Malgré qu'il soit une nécessité le
reboisement n'obéissait pas toujours aux règles
élémentaires lui permettant d'atteindre les objectifs et les
espoirs qui lui étaient assignés. Toute la reforestation, au
regard des conditions climatiques, édaphiques et des facteurs
anthropiques; du pays reposait sur cette action où on ne maîtriser
convenablement aucun élément permettant de faire face avec le
maximum de chances de réussite. Les procédés très
simples de réintroduction d'une végétation disparue d'une
région étaient dépassés car les échecs
enregistrés inquiétaient les spécialistes. Le plus souvent
le reboisement se soldait à une action de défrichement partielle,
parés la destruction de la végétation en place par les
travaux mécaniques de préparation du sol, le taux de
réussite n'est que de 10 à 30% au maximum. Une multitude de
carences font que le reboisement même quand il est réussit
à un taux acceptable ne pourra jamais remplacer la formation
détruite par l'installation d'un écosystème. Dans la
région l'artificiel n'a jamais pu remplacer ou suppléer le
naturel et c'est pour cela qu'il est considéré comme un
délit.
La mécanisation a été la principale
source de dépréciation du reboisement et du boisement;
doté de moyens puissants et rapides le forestier les a utilisés
sans discernement. Que de maquis et de matorrals ont été
totalement rasés pour installer une plantation à base de
résineux dont la réussite était tributaire d'une
série de facteurs et de paramètres aussi inconnus les uns que les
autres. Avec cette technique qui a pris de l'ampleur dans les décennies
1960-1990, nos évaluations arrivent à une surface de 45.000
hectares déboisés et remplacés par une plantation dont le
taux de chance de réussite est très faible et dont la
durée d'échapper aux incendies n'est que de 20 ans. Les
formations végétales détruites pour installer un
reboisement se répartissaient en 7.200 ha de forêts claires et
dégradées, 14.700 ha de maquis et 16.600 ha de matorral. Le
rootage malgré son prix de revient élevé est devenu
monnaie courante, généralisé avant toute action de
reboisement, il causait pourtant des dégâts considérables
car il détruisait une végétation ligneuse en place souvent
en équilibre avec les conditions du milieu. Il perturbait
également l'évolution du sol et bouleversait les horizons rendant
ainsi difficile la reprise des jeunes plants installés.

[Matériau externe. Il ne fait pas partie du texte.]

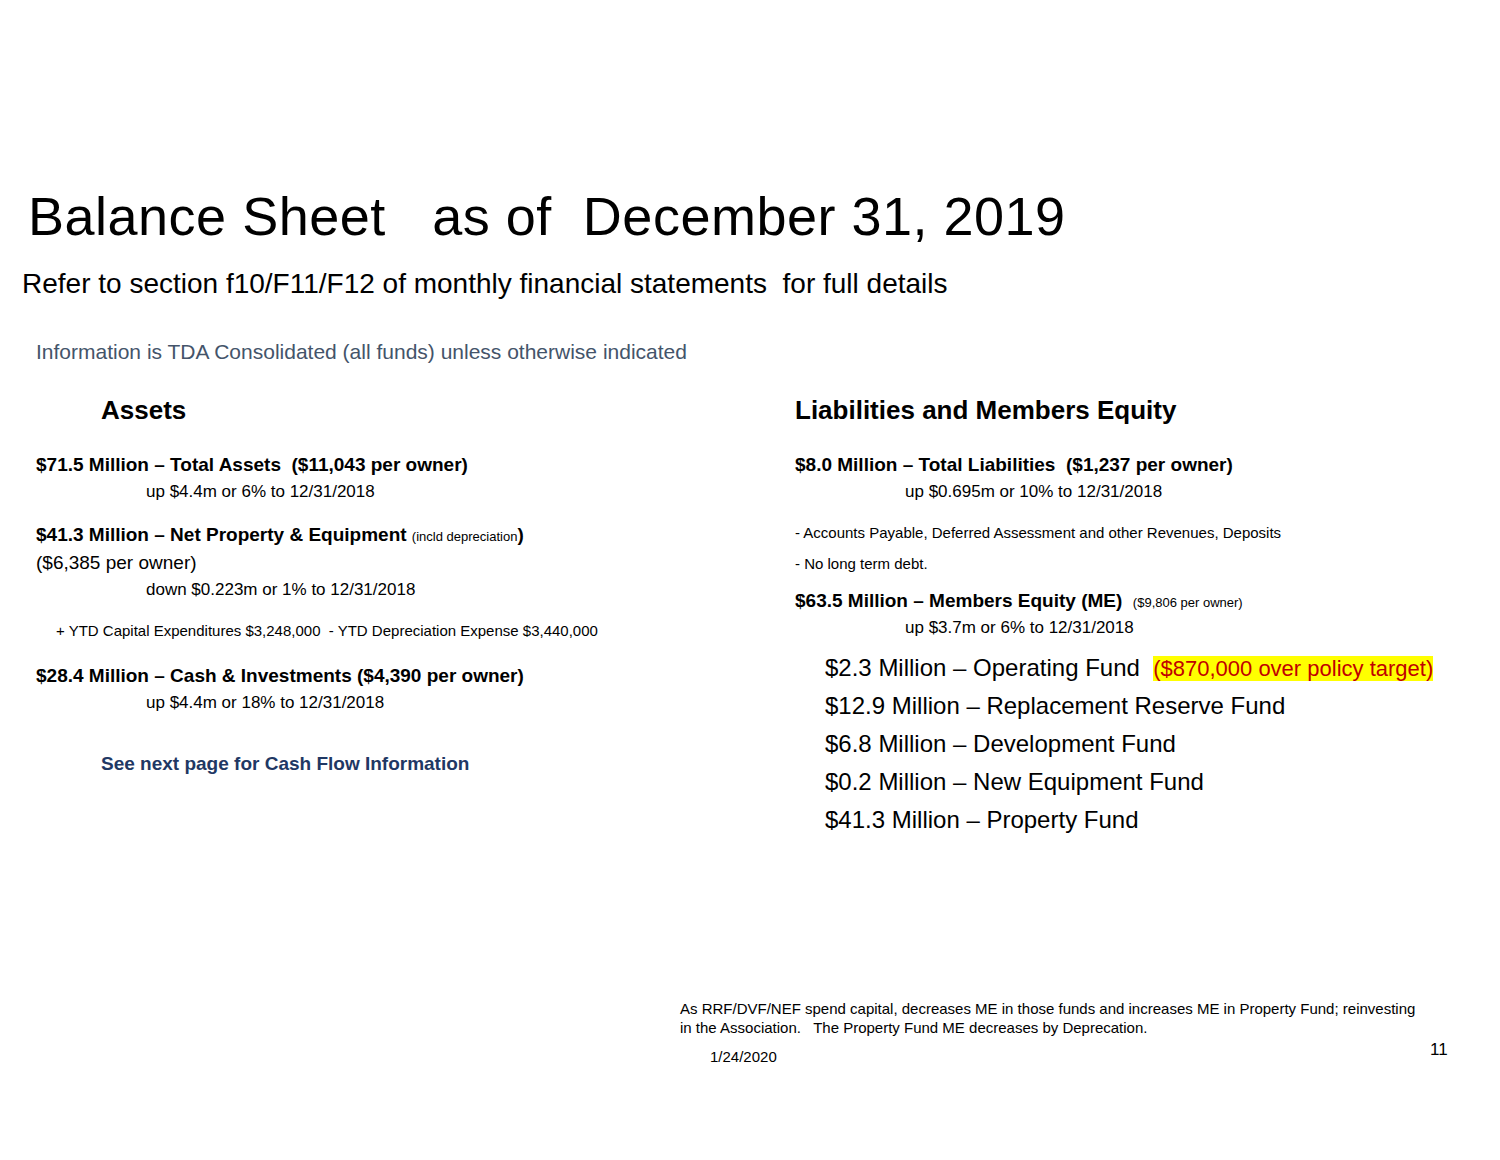Balance Sheet as of December 31, 2019
Refer to section f10/F11/F12 of monthly financial statements for full details
Information is TDA Consolidated (all funds) unless otherwise indicated
Assets
$71.5 Million – Total Assets ($11,043 per owner)
up $4.4m or 6% to 12/31/2018
$41.3 Million – Net Property & Equipment (incld depreciation)
($6,385 per owner)
down $0.223m or 1% to 12/31/2018
+ YTD Capital Expenditures $3,248,000 - YTD Depreciation Expense $3,440,000
$28.4 Million – Cash & Investments ($4,390 per owner)
up $4.4m or 18% to 12/31/2018
See next page for Cash Flow Information
Liabilities and Members Equity
$8.0 Million – Total Liabilities ($1,237 per owner)
up $0.695m or 10% to 12/31/2018
- Accounts Payable, Deferred Assessment and other Revenues, Deposits
- No long term debt.
$63.5 Million – Members Equity (ME) ($9,806 per owner)
up $3.7m or 6% to 12/31/2018
$2.3 Million – Operating Fund ($870,000 over policy target)
$12.9 Million – Replacement Reserve Fund
$6.8 Million – Development Fund
$0.2 Million – New Equipment Fund
$41.3 Million – Property Fund
As RRF/DVF/NEF spend capital, decreases ME in those funds and increases ME in Property Fund; reinvesting in the Association. The Property Fund ME decreases by Deprecation.
1/24/2020
11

Le suivi de quelques reboisements parés la destruction de
la végétation en place suivie d'un rootage, sur une
période de 10 ans aboutit aux résultats suivants:
- le taux de réussite varie entre 23 et 61%,
- l'accroissement annuel ne présente aucune
particularité et se situe dans la norme admise dans la région, 45
cm par an,
- la végétation détruite est présente
et fidèle à son état initial à 75%,
- la densité moyenne de l'espèce introduite est de
550 plants à l'hectare alors que la densité de plantation
était de l'ordre de 1600.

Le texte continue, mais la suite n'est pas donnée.